Source data:
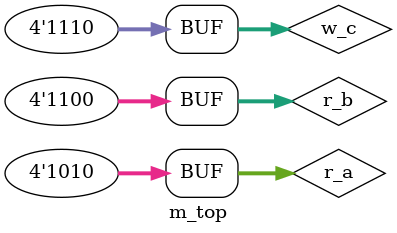
<source format=v>
`default_nettype none
module m_top();
  reg  [3:0] r_a, r_b;
  wire [3:0] w_c;
  assign w_c = r_a | r_b;
  initial begin r_a<=4'b1010; r_b<=4'b1100; end
  always@(*) #1 $display("%3d %b %b %b", $time, r_a, r_b, w_c);
endmodule

</source>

What the task requires: The reply must match the records exactly, apart from the pictures, which are left out.

Solution for this task:
<source format=v>
`default_nettype none
module m_top();
  reg  [3:0] r_a, r_b;
  wire [3:0] w_c;
  assign w_c = r_a | r_b;
  initial begin r_a<=4'b1010; r_b<=4'b1100; end
  always@(*) #1 $display("%3d %b %b %b", $time, r_a, r_b, w_c);
endmodule

</source>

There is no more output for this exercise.